Reputation: 334
I extracted a layer from a docker image which archived in a file called layer.tar. I want to remove empty directories from it.
I don't want to unpack then repack files in that archive, I want to keep the original info, so I want to do it in-place.
I know how to delete files from tar but I don't know any simple method to delete empty directories in-place.
Upvotes: 0
Views: 709
Reputation: 140990
Let's create a archive t.tar with a/b/c/
and a/b/c/d/
empty directories:
mkdir -p dir
cd dir
mkdir -p a/b/c/d
mkdir -p 1/2/3/4
touch a/fil_ea a/b/file_ab # directory a/b/c and a/b/c/d are empty
touch 1/2/3/file_123 1/2/3/4/file_1234 # directories 1/2/3/4 not empty
tar cf ../t.tar a 1
cd ..
Using tar tf
and some filtering we can extract the directories and files in a tar archive.
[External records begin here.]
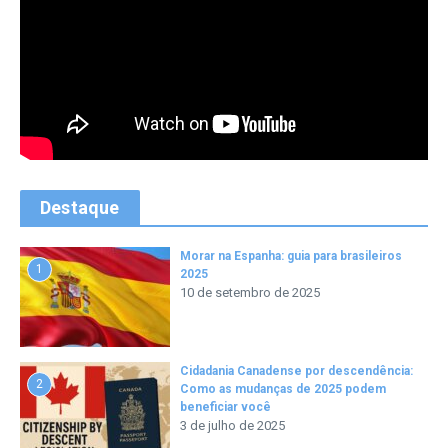
Destaque
Morar na Espanha: guia para brasileiros
1
2025
10 de setembro de 2025
Cidadania Canadense por descendência:
2
Como as mudanças de 2025 podem
beneficiar você
3 de julho de 2025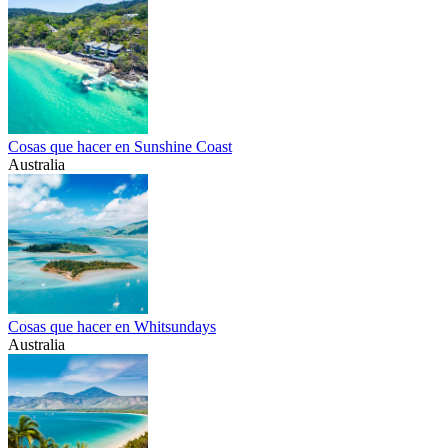
Cosas que hacer en Sunshine Coast
Australia
Cosas que hacer en Whitsundays
Australia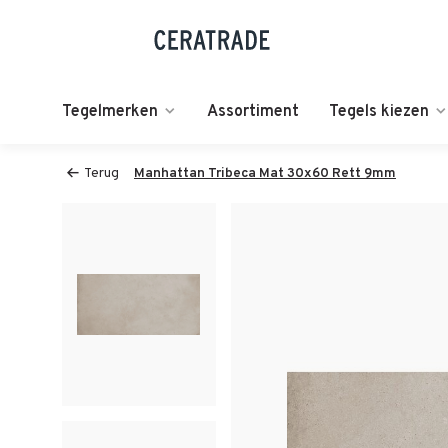
Tegelmerken
Assortiment
Tegels kiezen
Terug
Manhattan Tribeca Mat 30x60 Rett 9mm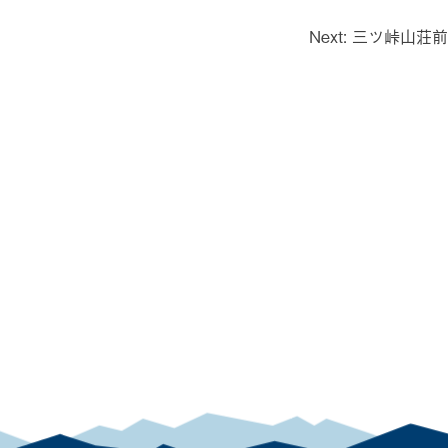
Next:
三ツ峠山荘前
Then for each directory in tmpdirs
we can check if it has any files in tmpfiles
with a simple grep and then remove those directories using --delete
tar option:
tar tf t.tar | tee >(grep '/$' > tmpdirs) | grep -v '/$' > tmpfiles
cat tmpdirs | xargs -n1 -- sh -c 'grep -q "$1" tmpfiles || echo "$1"' -- \
| tac \
| xargs -- tar --delete -f t.tar
Not that tac is a bit unneeded, but the files where sorted alphabetically in tar, so when tar removes the directory a/b/c/
with all subdirectories first and then tries to remove a/b/c/d/
directory it fails with an Not found in archive
in error. tac
is a cheap way to fix that, so tar first removes a/b/c/d/
and then a/b/c/
.
Upvotes: 1